The town has a grocery store, a liquor store, a beer and wine shop, lots of tourist Knick-Knack shops, a couple of decent restaurants and a full-service, service station. An extinct dinosaur in my part of the world.
I grew-up just on the edge of service station era. There were still a few around when I was a driving teenager in the late 70’s and early 80’s but they were on the way out. Those valuable corners at busy intersections became convenience stores with self-service gas pumps, fast food restaurants and now drug stores and banks.
My mom used the Phillips 66 at the corner leading into our neighborhood. Once a week (she didn’t drive much) she would get gas, her oil checked, air in the tires, windshields washed, and receive whatever gift they were giving away for a full tank of gas, typically very unfashionable drinking glasses. The old man who owned the station knew my mother by name. The high school kid scurrying around checking the air did as well.
When I think back I recall it as a simpler time bouncing on that long vinyl bench seat with no seat-belt to restrain me. But when I really examine the moment it was simpler because the choices were simpler or a better way of phrasing it, fewer. Think about it, when my wife sends me to the grocery store to buy something as simple as salsa I am overwhelmed with selection. The complication isn’t in the product, it’s just freaking salsa; the complication is in the assortment. I freeze, I text asking for help sending pictures of jar labels requesting guidance. How different can 200 varieties really be (I now know not to buy the brand with the skull and cross-bones on the label no matter how cool it looks).
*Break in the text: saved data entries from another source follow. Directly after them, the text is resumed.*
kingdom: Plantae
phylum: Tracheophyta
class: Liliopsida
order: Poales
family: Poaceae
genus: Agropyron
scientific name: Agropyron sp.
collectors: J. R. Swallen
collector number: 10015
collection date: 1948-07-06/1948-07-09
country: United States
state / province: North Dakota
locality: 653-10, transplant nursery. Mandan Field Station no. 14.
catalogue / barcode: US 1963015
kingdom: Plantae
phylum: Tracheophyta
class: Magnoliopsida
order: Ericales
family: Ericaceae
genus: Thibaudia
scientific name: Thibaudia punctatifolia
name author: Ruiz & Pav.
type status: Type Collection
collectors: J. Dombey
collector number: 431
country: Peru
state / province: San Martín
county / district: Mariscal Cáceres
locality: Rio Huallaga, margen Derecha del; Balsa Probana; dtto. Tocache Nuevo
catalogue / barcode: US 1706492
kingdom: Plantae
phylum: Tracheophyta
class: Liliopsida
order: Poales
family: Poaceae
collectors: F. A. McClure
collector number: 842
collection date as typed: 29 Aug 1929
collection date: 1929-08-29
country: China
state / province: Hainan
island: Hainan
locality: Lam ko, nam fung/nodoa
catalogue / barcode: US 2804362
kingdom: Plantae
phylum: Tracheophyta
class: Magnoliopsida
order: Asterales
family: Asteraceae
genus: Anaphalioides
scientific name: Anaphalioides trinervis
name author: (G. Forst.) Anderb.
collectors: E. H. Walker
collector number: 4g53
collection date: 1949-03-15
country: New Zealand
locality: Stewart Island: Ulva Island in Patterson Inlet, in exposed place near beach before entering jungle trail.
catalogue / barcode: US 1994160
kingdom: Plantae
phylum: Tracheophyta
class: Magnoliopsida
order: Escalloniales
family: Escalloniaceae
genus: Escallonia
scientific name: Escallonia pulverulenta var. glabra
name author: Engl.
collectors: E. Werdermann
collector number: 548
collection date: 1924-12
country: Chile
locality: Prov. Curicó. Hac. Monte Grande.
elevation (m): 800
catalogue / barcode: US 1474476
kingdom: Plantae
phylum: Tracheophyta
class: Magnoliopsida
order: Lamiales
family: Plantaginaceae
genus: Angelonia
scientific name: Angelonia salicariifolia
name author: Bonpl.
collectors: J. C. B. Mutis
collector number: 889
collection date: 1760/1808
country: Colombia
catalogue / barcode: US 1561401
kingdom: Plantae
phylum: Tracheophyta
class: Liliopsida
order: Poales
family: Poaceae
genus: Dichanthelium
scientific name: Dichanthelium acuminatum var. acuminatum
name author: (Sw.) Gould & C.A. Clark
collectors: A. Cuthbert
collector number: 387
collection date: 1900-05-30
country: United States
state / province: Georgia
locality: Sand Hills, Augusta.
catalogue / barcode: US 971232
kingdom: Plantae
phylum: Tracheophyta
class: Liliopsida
Just as I was on the edge of the service station era I was also on the edge of the milkman, egg and butter man and Wise Potato Chip man eras. I vaguely remember the insulated steel box on our front porch for milk but not much more. I recall going with my mother to the bakery, and to the butcher all things we do now under one 50,000 square foot roof.
It was a simpler time, sure we can remember it that way. But it was simpler because we perceive it now as being less complicated. What I deem complicated today, salsa for instants, is normal for my children. They love the idea of choices, new things, and funky labels. It’s easy for them to navigate. It’s the way they are wired. But just as it has for me, those wires will unravel when they have kids and they too will long for their simpler days. I can only imagine what the future holds for my grandchildren. MORE FREAKING SALSA!